While reading the passages from the end of May my heart really got to beating over a big mistake I made. This is not Babu’s Junior year, this is her Senior year! I was starting to get the hints as I was reading about her class ring and pictures, but I’ve done the math and she is only 17. I graduated at 17 also so it shouldn’t have been so confusing. She talks about class day coming up and her graduation pictures are almost ready and then she wrote something that made me very happy and gave me a lurch of hope. She wrote: “I want to go to prom.” Oh, blog, I hope she does!
She finally made her decision and signed up for the “Secretarial Sciences” program at Bay Path. It must have felt good for her to have that decision made and I hope she was looking forward to it with excitement.

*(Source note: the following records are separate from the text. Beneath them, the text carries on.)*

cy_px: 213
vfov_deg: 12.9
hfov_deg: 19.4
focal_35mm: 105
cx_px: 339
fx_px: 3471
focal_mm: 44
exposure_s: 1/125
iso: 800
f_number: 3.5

This was all the end of May, which ended the way it began, with Spring hopefulness and graduation excitement! The middle of May was a little more glum with some passages of hers I will keep private. Little things can seem so big in adolescence and sometimes we can say things that don’t actually reflect who we really are or who we are going to become. I believe we try things on at that age, put them on see how they fit. We are trying to see is thoughts and beliefs sit right with us because we don’t really yet know. Needless to say, it doesn’t look like it’s going to work out with Caveman. I do hope they stay friends.

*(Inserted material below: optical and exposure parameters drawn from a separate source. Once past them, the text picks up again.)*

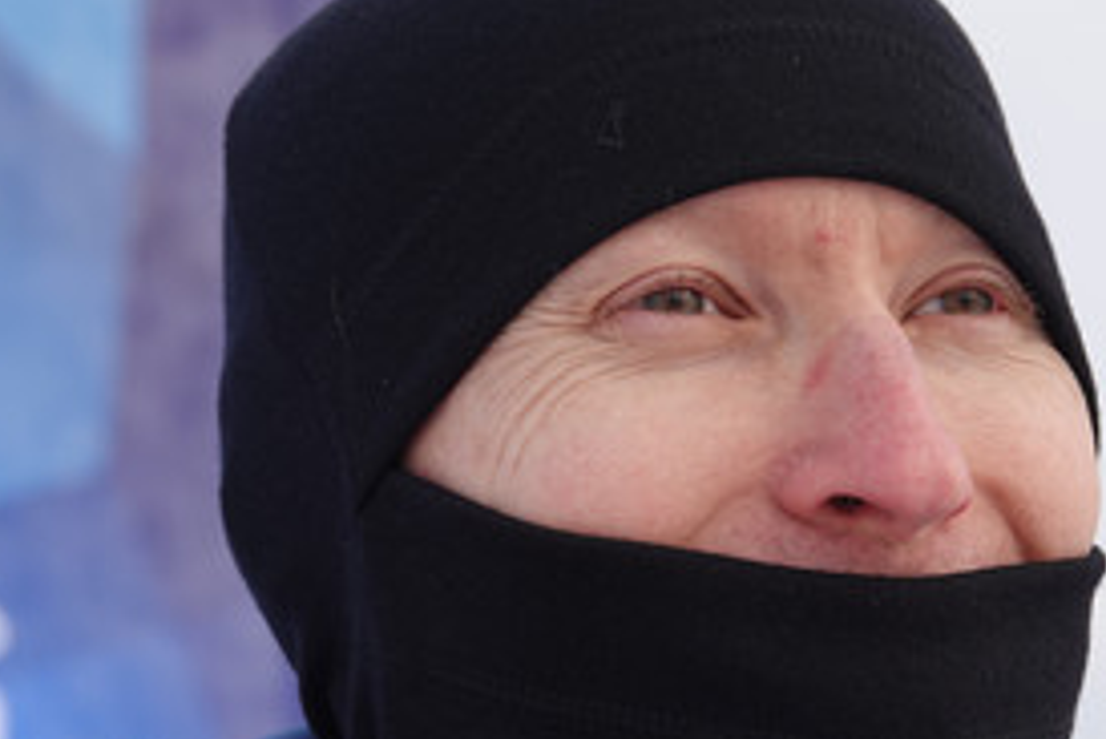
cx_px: 432
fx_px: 5041
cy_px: 436
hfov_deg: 12.5
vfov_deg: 8.4
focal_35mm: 164
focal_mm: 36.72
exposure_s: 1/320
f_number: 4
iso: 100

She has two assignments due for Miss Short and angst over hoping both of them will be accepted. She has some kind of committee project that no one is showing up for. She has a family member who stays to visit and doesn’t come home that night and Babu is frankly appalled at that behavior. She is still pining over “W.B.Z.” and I’m sure we all felt a pang of sympathy. Has anyone not felt that feeling of unrequited love and does not know exactly how it feels? And also, get this!, a boy tell hers her hair cut looks “lousy” and she should make it grow long!

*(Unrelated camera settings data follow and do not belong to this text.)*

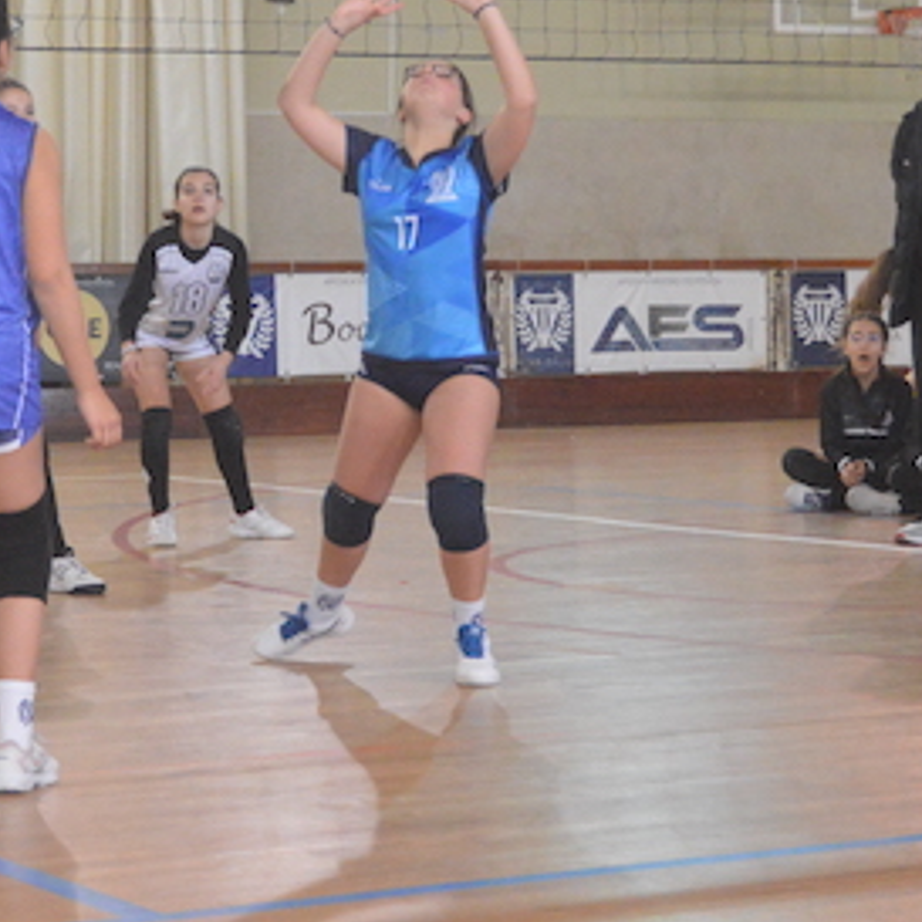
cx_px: 351
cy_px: 304
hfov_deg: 13.7
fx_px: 3827
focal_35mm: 127
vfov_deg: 13.7
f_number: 4.5
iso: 3200
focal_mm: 34
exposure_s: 1/250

The month certainly had it tense moments but through it all she is still pulling her usual pranks. Jenette tells Mrs. Cunningham, the piano teacher, a “Sorry story about her finger.” and she does no go to lessons. I’m suspicious it was not just a sorry story but a tall tale. She also acts crazy at the bowling alley, dancing and being goofy.
It’s dizzying to watch as the mechanics of her life, fate or just momentum, are sweeping her along, quickly it seems, towards what her life will become.